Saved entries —

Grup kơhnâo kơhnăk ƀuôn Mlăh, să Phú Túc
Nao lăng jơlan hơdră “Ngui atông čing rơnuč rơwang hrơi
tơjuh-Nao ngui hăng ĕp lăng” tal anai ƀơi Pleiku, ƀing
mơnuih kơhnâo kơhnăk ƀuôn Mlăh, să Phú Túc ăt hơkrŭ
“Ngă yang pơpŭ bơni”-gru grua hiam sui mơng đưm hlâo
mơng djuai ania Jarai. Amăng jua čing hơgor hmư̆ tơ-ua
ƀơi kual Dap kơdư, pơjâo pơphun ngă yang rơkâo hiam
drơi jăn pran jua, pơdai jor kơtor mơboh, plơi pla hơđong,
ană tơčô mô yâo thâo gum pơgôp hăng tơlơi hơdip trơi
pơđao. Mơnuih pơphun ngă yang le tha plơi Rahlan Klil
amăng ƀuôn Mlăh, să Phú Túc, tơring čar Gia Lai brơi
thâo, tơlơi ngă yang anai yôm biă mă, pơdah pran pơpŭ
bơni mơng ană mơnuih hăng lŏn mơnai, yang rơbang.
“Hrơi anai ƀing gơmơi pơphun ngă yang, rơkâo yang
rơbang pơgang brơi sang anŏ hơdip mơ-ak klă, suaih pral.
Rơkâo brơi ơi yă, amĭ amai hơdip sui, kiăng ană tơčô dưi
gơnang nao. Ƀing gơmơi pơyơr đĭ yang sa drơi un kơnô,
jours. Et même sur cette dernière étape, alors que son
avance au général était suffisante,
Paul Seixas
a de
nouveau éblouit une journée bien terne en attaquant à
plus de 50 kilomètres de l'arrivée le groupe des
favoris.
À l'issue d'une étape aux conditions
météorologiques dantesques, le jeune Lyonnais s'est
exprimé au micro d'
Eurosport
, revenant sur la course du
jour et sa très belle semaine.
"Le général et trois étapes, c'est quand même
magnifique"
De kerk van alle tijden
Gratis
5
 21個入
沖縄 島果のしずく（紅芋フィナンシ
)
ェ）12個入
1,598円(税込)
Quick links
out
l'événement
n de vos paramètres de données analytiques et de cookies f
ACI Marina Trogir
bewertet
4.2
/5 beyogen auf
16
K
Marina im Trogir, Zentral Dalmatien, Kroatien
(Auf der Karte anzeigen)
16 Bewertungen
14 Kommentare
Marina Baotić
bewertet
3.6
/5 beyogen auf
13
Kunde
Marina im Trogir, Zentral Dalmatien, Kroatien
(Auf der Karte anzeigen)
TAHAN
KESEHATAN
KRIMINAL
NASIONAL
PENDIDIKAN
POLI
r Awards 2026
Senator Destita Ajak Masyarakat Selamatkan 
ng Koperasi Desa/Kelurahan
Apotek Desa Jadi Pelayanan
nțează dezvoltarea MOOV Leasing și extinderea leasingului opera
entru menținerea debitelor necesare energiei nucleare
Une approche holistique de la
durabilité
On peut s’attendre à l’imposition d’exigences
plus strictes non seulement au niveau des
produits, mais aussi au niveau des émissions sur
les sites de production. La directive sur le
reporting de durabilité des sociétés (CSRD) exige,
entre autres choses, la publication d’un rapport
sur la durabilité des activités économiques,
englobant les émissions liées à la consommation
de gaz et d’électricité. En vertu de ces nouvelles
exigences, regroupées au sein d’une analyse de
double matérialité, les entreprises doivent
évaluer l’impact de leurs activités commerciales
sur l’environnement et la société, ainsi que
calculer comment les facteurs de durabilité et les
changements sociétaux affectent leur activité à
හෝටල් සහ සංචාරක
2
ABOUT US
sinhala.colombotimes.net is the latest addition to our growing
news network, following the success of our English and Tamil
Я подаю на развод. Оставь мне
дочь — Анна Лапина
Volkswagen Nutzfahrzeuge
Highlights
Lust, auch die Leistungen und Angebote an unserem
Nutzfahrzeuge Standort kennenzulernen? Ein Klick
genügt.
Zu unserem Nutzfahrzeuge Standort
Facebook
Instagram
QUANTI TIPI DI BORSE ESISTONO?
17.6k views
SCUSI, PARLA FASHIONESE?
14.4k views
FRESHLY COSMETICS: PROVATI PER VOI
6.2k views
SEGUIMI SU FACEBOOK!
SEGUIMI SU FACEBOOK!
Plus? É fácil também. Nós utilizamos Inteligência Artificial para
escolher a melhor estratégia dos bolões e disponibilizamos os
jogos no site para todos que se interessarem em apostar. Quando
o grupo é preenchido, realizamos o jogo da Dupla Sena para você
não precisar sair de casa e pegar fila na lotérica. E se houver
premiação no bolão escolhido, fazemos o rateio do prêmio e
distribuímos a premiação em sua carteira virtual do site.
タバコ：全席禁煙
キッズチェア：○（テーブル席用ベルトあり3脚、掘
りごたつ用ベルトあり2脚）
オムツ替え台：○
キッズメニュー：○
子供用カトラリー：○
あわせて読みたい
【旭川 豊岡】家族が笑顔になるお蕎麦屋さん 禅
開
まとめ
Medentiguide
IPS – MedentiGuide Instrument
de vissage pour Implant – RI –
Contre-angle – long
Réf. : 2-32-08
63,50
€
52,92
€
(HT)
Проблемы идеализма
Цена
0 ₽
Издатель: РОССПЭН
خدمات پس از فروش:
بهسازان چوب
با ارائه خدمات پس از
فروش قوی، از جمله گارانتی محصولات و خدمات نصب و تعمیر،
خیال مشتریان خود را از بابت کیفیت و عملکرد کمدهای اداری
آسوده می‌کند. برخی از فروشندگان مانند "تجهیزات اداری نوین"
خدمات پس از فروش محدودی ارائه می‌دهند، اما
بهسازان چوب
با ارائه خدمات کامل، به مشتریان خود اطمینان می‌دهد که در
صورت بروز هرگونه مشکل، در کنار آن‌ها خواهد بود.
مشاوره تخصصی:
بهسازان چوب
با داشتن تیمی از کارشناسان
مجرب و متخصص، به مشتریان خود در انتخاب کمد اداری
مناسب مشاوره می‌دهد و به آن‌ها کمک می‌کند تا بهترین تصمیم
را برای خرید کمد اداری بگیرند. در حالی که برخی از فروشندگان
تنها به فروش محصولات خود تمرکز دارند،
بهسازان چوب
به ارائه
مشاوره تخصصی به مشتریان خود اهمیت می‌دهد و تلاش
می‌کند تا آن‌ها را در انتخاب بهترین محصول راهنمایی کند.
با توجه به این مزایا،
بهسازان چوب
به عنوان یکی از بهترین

What you should do —
Each entry above, in full, should be output exactly as it reads.

Your response —
Grup kơhnâo kơhnăk ƀuôn Mlăh, să Phú Túc
Nao lăng jơlan hơdră “Ngui atông čing rơnuč rơwang hrơi
tơjuh-Nao ngui hăng ĕp lăng” tal anai ƀơi Pleiku, ƀing
mơnuih kơhnâo kơhnăk ƀuôn Mlăh, să Phú Túc ăt hơkrŭ
“Ngă yang pơpŭ bơni”-gru grua hiam sui mơng đưm hlâo
mơng djuai ania Jarai. Amăng jua čing hơgor hmư̆ tơ-ua
ƀơi kual Dap kơdư, pơjâo pơphun ngă yang rơkâo hiam
drơi jăn pran jua, pơdai jor kơtor mơboh, plơi pla hơđong,
ană tơčô mô yâo thâo gum pơgôp hăng tơlơi hơdip trơi
pơđao. Mơnuih pơphun ngă yang le tha plơi Rahlan Klil
amăng ƀuôn Mlăh, să Phú Túc, tơring čar Gia Lai brơi
thâo, tơlơi ngă yang anai yôm biă mă, pơdah pran pơpŭ
bơni mơng ană mơnuih hăng lŏn mơnai, yang rơbang.
“Hrơi anai ƀing gơmơi pơphun ngă yang, rơkâo yang
rơbang pơgang brơi sang anŏ hơdip mơ-ak klă, suaih pral.
Rơkâo brơi ơi yă, amĭ amai hơdip sui, kiăng ană tơčô dưi
gơnang nao. Ƀing gơmơi pơyơr đĭ yang sa drơi un kơnô,
jours. Et même sur cette dernière étape, alors que son
avance au général était suffisante,
Paul Seixas
a de
nouveau éblouit une journée bien terne en attaquant à
plus de 50 kilomètres de l'arrivée le groupe des
favoris.
À l'issue d'une étape aux conditions
météorologiques dantesques, le jeune Lyonnais s'est
exprimé au micro d'
Eurosport
, revenant sur la course du
jour et sa très belle semaine.
"Le général et trois étapes, c'est quand même
magnifique"
De kerk van alle tijden
Gratis
5
 21個入
沖縄 島果のしずく（紅芋フィナンシ
)
ェ）12個入
1,598円(税込)
Quick links
out
l'événement
n de vos paramètres de données analytiques et de cookies f
ACI Marina Trogir
bewertet
4.2
/5 beyogen auf
16
K
Marina im Trogir, Zentral Dalmatien, Kroatien
(Auf der Karte anzeigen)
16 Bewertungen
14 Kommentare
Marina Baotić
bewertet
3.6
/5 beyogen auf
13
Kunde
Marina im Trogir, Zentral Dalmatien, Kroatien
(Auf der Karte anzeigen)
TAHAN
KESEHATAN
KRIMINAL
NASIONAL
PENDIDIKAN
POLI
r Awards 2026
Senator Destita Ajak Masyarakat Selamatkan 
ng Koperasi Desa/Kelurahan
Apotek Desa Jadi Pelayanan
nțează dezvoltarea MOOV Leasing și extinderea leasingului opera
entru menținerea debitelor necesare energiei nucleare
Une approche holistique de la
durabilité
On peut s’attendre à l’imposition d’exigences
plus strictes non seulement au niveau des
produits, mais aussi au niveau des émissions sur
les sites de production. La directive sur le
reporting de durabilité des sociétés (CSRD) exige,
entre autres choses, la publication d’un rapport
sur la durabilité des activités économiques,
englobant les émissions liées à la consommation
de gaz et d’électricité. En vertu de ces nouvelles
exigences, regroupées au sein d’une analyse de
double matérialité, les entreprises doivent
évaluer l’impact de leurs activités commerciales
sur l’environnement et la société, ainsi que
calculer comment les facteurs de durabilité et les
changements sociétaux affectent leur activité à
හෝටල් සහ සංචාරක
2
ABOUT US
sinhala.colombotimes.net is the latest addition to our growing
news network, following the success of our English and Tamil
Я подаю на развод. Оставь мне
дочь — Анна Лапина
Volkswagen Nutzfahrzeuge
Highlights
Lust, auch die Leistungen und Angebote an unserem
Nutzfahrzeuge Standort kennenzulernen? Ein Klick
genügt.
Zu unserem Nutzfahrzeuge Standort
Facebook
Instagram
QUANTI TIPI DI BORSE ESISTONO?
17.6k views
SCUSI, PARLA FASHIONESE?
14.4k views
FRESHLY COSMETICS: PROVATI PER VOI
6.2k views
SEGUIMI SU FACEBOOK!
SEGUIMI SU FACEBOOK!
Plus? É fácil também. Nós utilizamos Inteligência Artificial para
escolher a melhor estratégia dos bolões e disponibilizamos os
jogos no site para todos que se interessarem em apostar. Quando
o grupo é preenchido, realizamos o jogo da Dupla Sena para você
não precisar sair de casa e pegar fila na lotérica. E se houver
premiação no bolão escolhido, fazemos o rateio do prêmio e
distribuímos a premiação em sua carteira virtual do site.
タバコ：全席禁煙
キッズチェア：○（テーブル席用ベルトあり3脚、掘
りごたつ用ベルトあり2脚）
オムツ替え台：○
キッズメニュー：○
子供用カトラリー：○
あわせて読みたい
【旭川 豊岡】家族が笑顔になるお蕎麦屋さん 禅
開
まとめ
Medentiguide
IPS – MedentiGuide Instrument
de vissage pour Implant – RI –
Contre-angle – long
Réf. : 2-32-08
63,50
€
52,92
€
(HT)
Проблемы идеализма
Цена
0 ₽
Издатель: РОССПЭН
خدمات پس از فروش:
بهسازان چوب
با ارائه خدمات پس از
فروش قوی، از جمله گارانتی محصولات و خدمات نصب و تعمیر،
خیال مشتریان خود را از بابت کیفیت و عملکرد کمدهای اداری
آسوده می‌کند. برخی از فروشندگان مانند "تجهیزات اداری نوین"
خدمات پس از فروش محدودی ارائه می‌دهند، اما
بهسازان چوب
با ارائه خدمات کامل، به مشتریان خود اطمینان می‌دهد که در
صورت بروز هرگونه مشکل، در کنار آن‌ها خواهد بود.
مشاوره تخصصی:
بهسازان چوب
با داشتن تیمی از کارشناسان
مجرب و متخصص، به مشتریان خود در انتخاب کمد اداری
مناسب مشاوره می‌دهد و به آن‌ها کمک می‌کند تا بهترین تصمیم
را برای خرید کمد اداری بگیرند. در حالی که برخی از فروشندگان
تنها به فروش محصولات خود تمرکز دارند،
بهسازان چوب
به ارائه
مشاوره تخصصی به مشتریان خود اهمیت می‌دهد و تلاش
می‌کند تا آن‌ها را در انتخاب بهترین محصول راهنمایی کند.
با توجه به این مزایا،
بهسازان چوب
به عنوان یکی از بهترین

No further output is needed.